Federal court says church must return funds of bankrupt parishioners
A federal bankruptcy court in Oregon has ruled that the First Amendment does not prevent creditors from recovering tithes and pledges that churches received from people who later declared bankruptcy.
The United States Bankruptcy Court of Oregon ruled last week that a Baptist church in Oregon cannot keep tithes from Daniel and Laurie Ann Gomes, who filed for bankruptcy in 1996. The church had asked the court to bar the bankruptcy trustee from recovering the tithes, alleging that the recovery would infringe on the church's religious-liberty rights as well as the family's. The trustee tried to recover $6,124 that the Gomes tithed to the church 10 months before filing for bankruptcy.
The court, however, found that federal bankruptcy law — which allows a trustee to recover tithes and return them to creditors — does not substantially burden either the church's or the family's right to practice religion.
“The Trustee's efforts to avoid (annul) the transfers (tithes) have neither restricted the Gomes … tithing practices nor done anything to shake the Gomes' belief that they should tithe,” Judge Dunn wrote. “The recovery of prepetition tithes 'may embarrass the debtor, but it does not burden the debtor's ability to engage in the exercise of religion by making postpetition tithes,' ” he continued, quoting a 1997 American Bankruptcy Law Journal article.
Dunn noted that being “subject on occasion to the recovery by a bankruptcy trustee of a limited portion of an insolvent debtor's tithed funds does not constitute the type of substantial burden on religion” that would force the government to show a “compelling interest” in the law.

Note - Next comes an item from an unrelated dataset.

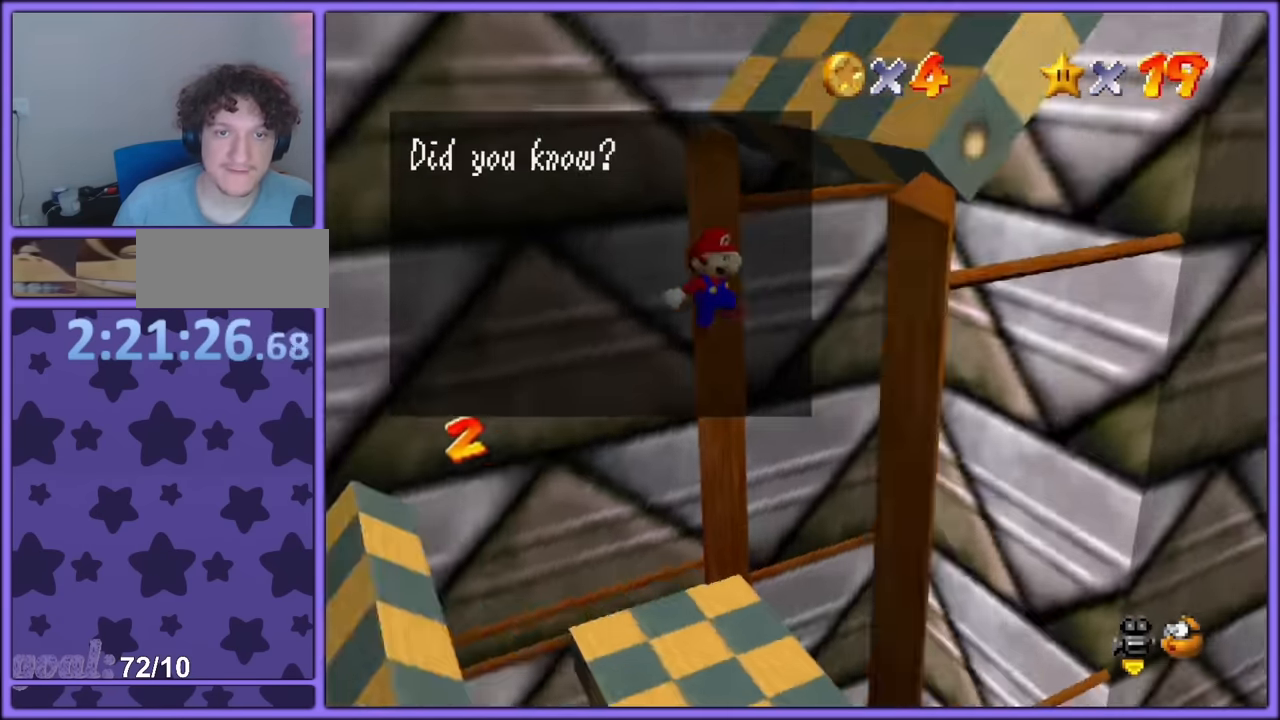
{"buttons": [], "left_stick": "right", "button_events": []}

The Gomeses — members of the church since the late '70s — had consistently contributed 10% of their gross income to the church. Federal bankruptcy law allowed the trustee to go after the tithes they made within the year they filed bankruptcy.
The church also argued that the trustee's attempts to recover from the Gomeses' tithings subverted the separation of church and state.
The U.S. Supreme Court in 1971 set out a three-part test to determine when a government law or action subverts the First Amendment's principle of separation of church and state. If the government law or action does not have a secular purpose, and its effect advances or inhibits religion, and it fosters “an excessive entanglement with religion,” then the law or action violates the establishment clause.
Dunn said the power of a bankruptcy trustee to recover tithes from religious organizations did not violate the separation of church and state.
“The subject statutes are neutral with respect to religion and generally applicable according to their terms,” Dunn wrote. “In enforcing his bankruptcy avoidance powers, the Trustee does not discriminate against religion in general or the Church in particular. The stipulated facts reflect that the Trustee regularly exercises his avoidance powers to recover from a wide variety of individuals and entities, including religious institutions and secular charities without regard to the religious or secular nature of such entity's religious creed or affiliation.”
Church attorneys, however, argued in the suit that the trustee's authority under the federal bankruptcy laws amounted to a “government action that audits church ledgers and retroactively seizes private contributions made to a church,” in violation of the establishment clause.
Such recovery on “an incidental and occasional basis” does not amount to such an entanglement between church and state to offend the establishment clause, Dunn concluded.
Jim Henderson, senior counsel for the American Center for Law and Justice, a national religious liberty firm, said his organization represented at least a dozen religious organizations in efforts to keep funds from being recovered by bankruptcy trustees.
“The right to teach about the role of finances and financial accountability and the importance of financially supporting the work of ministry is a very valuable right and one that is clearly a species of the free exercise of religion,” Henderson said. “If this decision is not reversed, it will create a real injury for insolvent debtors and their recipients here and across the country.”
Henderson also criticized the court's claim that the burden placed on the church in returning funds is insignificant.
“I think the court's logic defies reality,” he said. “Churches and synagogues are not in the business of making sure their members are not on the precipice of bankruptcy before cashing their checks.”
Two bills are pending in Congress that would amend bankruptcy law to provide greater protection for religious donations.
The House version — the Religious Fairness in Bankruptcy Act — is pending a vote in the Subcommittee on Commercial and Administrative Law.
The Senate bill-the Religious Liberty and Charitable Donation Protection Act of 1998-has already cleared a Senate committee and awaits a floor vote. Introduced by Senator Orrin Hatch, R-Utah, the bill amends federal bankruptcy law to bar a trustee from recovering tithes and religious contributions.
“I think amending the bankruptcy code to protect churches and synagogues from surprise recaptures of religious contributions is consistent with the best-regarded principles of the constitutional freedom of association and of the freedom of religion,” Henderson said.